First book of 2023 and the first book toward my reading challenge, what a great way to start the year.
Sixteen-year-old Olivia Prior is missing three things: a mother, a father, and a voice. Her mother vanished all at once, and her father by degrees, and her voice was a thing she never had to start with.
She grew up at Merilance School for Girls. Now, nearing the end of her time there, Olivia receives a letter from an uncle she’s never met, her father’s older brother, summoning her to his estate, a place called Gallant. But when she arrives, she discovers that the letter she received was several years old. Her uncle is dead. The estate is empty, save for the servants. Olivia is permitted to remain, but must follow two rules: don’t go out after dusk, and always stay on the right side of a wall that runs along the estate’s western edge.

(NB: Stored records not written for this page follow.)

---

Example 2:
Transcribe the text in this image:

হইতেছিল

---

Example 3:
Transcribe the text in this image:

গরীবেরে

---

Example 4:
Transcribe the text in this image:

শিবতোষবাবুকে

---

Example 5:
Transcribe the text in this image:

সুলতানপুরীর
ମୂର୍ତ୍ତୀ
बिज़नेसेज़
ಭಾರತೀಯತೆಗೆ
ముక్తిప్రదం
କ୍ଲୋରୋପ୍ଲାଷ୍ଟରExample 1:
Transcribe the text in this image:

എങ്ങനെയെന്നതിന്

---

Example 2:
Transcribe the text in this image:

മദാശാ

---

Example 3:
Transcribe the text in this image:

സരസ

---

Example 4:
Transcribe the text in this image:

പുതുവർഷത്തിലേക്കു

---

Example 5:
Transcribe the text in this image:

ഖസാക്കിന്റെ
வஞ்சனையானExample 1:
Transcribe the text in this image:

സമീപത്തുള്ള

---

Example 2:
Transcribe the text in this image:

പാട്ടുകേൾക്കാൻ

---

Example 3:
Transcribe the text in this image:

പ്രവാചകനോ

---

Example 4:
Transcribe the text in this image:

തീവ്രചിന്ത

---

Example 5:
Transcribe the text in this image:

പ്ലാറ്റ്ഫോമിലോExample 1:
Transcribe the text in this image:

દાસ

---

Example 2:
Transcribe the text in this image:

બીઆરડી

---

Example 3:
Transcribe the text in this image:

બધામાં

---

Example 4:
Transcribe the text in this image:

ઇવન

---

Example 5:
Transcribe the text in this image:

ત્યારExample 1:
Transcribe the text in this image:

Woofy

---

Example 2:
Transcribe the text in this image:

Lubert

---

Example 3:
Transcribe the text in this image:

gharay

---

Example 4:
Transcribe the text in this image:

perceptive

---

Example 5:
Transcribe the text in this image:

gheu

Beyond it is another realm, ancient and magical, which calls to Olivia through her blood…
I have been looking forward to this book for quite a while so I’m glad I finally picked it up, having enjoyed a couple of V.E. Schwab’s books before I knew I was in for a treat. The writing in this book is amazing, which I knew to expect, but I forgot how well this author creates an atmosphere and manages to bring a setting to life. In this case, it is the unusual and eerie world at Gallant, a house with the remnants of a family and a pretty big secret.
I loved the concept of this book, the mirrored houses and the crossing of boundaries between the two, the family secret, and the girl searching for her place in the world, it had a lot of good ingredients to make a wonderful story. I don’t want to say too much about the plot because I do think it is something better experienced through reading, but it does mean that some of what I am about to write will be a little vague.
The build-up to the danger on the other side of the wall was exquisite, it provided a good dose of mystery and tension, however, I felt like it didn’t entirely carry to the other side of the wall. I thought what happened was intriguing and there was a menacing aspect to the situations that Olivia found herself in but I wanted more from it, to feel a little bit more scared, a little bit jumpier, a little bit more what I thought Olivia should be feeling, which didn’t always happen.
The story does take its time to come to fruition, which I didn’t mind because I was interested in Olivia, the pieces of her mother’s story that she knew, and finding out more about her past. I also felt that the climax of the book didn’t quite do the rest of the story justice, the pacing changed rather drastically at this point and it felt like it was all over and wrapped up too quickly, I didn’t get to really invest in what was happening as much as I had for the rest of the book, and as I had been enjoying the book so much I was a tiny bit disappointed.
Olivia is a very interesting character, she is mute so has to find different ways to communicate with the world, and I liked that she was very aware of how she made noise so that she could choose to move through a place as if she wasn’t there or be more purposeful so that people would know not to dismiss her. I loved that even in the bleakest of situations she still managed to hope and that she was a little bit unpredictable at times. Matthew deserves a mention purely because he made my heart ache, he has been through so much and still carries on even though the burden is great.
The illustrations (part of Olivia’s mother’s journal) were fantastic and so beautiful, I think that every time I looked at them I ended up taking away something different from them, especially as their context in the story changes. It was a lovely addition to the story and helps to shed even more light on Olivia’s past, the journal also gave us a little more insight into the Prior family and how difficult it was for them.
Gallant is a slow-burn, intriguing, and atmospheric story, with a fantastic premise, I’m not sure it will be for everyone but I definitely enjoyed it and I am looking forward to my next V.E. Schwab book.